An Apology Letter to My Body
Dear body,
I am sorry
For once hating your small Asian eyes
And your mildly yellow skin color
because everyone around you, was white
I should have been proud of my own heritage
I know that mom taught you beauty
is defined by society
There is a certain way
Of how we, as women, should behave
And to conform is the only way
I am sorry,
that I believed her,
for so many years
I looked at you
And saw nothing but flaws
I am sorry,
that I didn’t know how to nourish you
for starving you on
gave you half an apple a day
I am sorry,
that I put you through
eating disorder for so many years
for feeling guilty to eat
and for being scared not to eat
see,
My mom ate from a plate
that was as small as your palms were
the more she shrank
the prouder she became
so I thought
that’s what a woman should be like
I learned, to see a woman’s
through her eyes
I apologize,
for letting the numbers on the scale
to define your worth
and that I started to lie about your weight
before having your period
I thought a size zero was the only definition
of beauty
The only way to exist
as a woman
I am sorry,
That I tried to make you look attractive
Before even understanding the reasons why
A short skirt and lip gloss
was the only way to attract boys at age nine
I am Sorry,
That you have been sexualized long before
understanding what being a female really means
You, are a human being
Blood and flesh
You are not born to please
Sorry,
That I compared you
with the models on front page magazines
And blamed you
for not looking like them
You should know
There is not a standard for beauty
You, can just be you
I am sorry,
That I always wanted to change you
didn’t appreciate you
didn’t want to live inside of you
I am sorry, that I unlearned all this too late
that I never thanked you,
for being here for me
all this time
even when I tried to hurt you
You, always took your time
To forgive me
and you never stopped holding me up
You, are my body
Not someone else’s property defined
by the norms of society
you, are my body
You are sacred
You are enough
And from now on
I am going to love you
Sincerely,
Vanessa
A note from the poet: I find it very hard to put the story behind the poem into words. But in a way, this is also a letter I wish the teenage me could have grabbed a chance to read, and a letter to all the amazing women out there.

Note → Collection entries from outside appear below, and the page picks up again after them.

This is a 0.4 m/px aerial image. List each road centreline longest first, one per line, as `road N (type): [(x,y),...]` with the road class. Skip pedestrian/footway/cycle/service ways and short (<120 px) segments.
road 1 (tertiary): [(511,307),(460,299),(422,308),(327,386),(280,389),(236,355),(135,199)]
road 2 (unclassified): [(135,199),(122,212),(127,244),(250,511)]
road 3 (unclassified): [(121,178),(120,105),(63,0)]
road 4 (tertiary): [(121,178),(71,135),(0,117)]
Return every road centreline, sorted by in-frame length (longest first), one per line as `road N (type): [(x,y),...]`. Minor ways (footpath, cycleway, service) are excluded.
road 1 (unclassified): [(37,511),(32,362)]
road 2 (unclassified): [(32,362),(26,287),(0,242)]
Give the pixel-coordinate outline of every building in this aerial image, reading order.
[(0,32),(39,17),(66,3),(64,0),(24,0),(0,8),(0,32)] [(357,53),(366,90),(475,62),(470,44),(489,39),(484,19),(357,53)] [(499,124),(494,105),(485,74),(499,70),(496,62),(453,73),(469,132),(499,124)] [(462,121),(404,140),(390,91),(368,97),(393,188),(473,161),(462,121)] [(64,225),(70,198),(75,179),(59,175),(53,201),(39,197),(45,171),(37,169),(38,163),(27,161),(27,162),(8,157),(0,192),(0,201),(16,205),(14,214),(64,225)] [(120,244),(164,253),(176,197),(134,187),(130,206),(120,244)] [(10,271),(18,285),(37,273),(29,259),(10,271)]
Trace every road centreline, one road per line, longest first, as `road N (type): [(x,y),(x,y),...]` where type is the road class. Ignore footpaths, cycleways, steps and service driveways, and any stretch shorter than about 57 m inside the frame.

As women, we face the problem of body image all the time. Sexism, the objectification of women’s body and patriarchal norms of society seem to be transparent in our daily life yet sinking deep into our conscious minds.
I wrote the poem simply because I’d like to remind whoever is reading/listening to the poem that it’s okay to be different, awkward or whatever it is that they want to be. Society seems to have a tendency to attach values on all things and all people. I’d just like the ones reading / listening to my poem to know that they are all unique and valuable, no matter what others say.
Vanessa is originally from Chicago, studying Chinese here and tracing her roots, exploring the country her parents speak so highly about. Being in Taiwan has been a bliss. She am grateful for both the eastern and western sides of culture I have in her.
Vanessa has a profound passion for literature and spoken word poetry. It’s a way for her to understand the world and express myself creatively.
And she hope Taiwan continues to bring me more joy and adventures!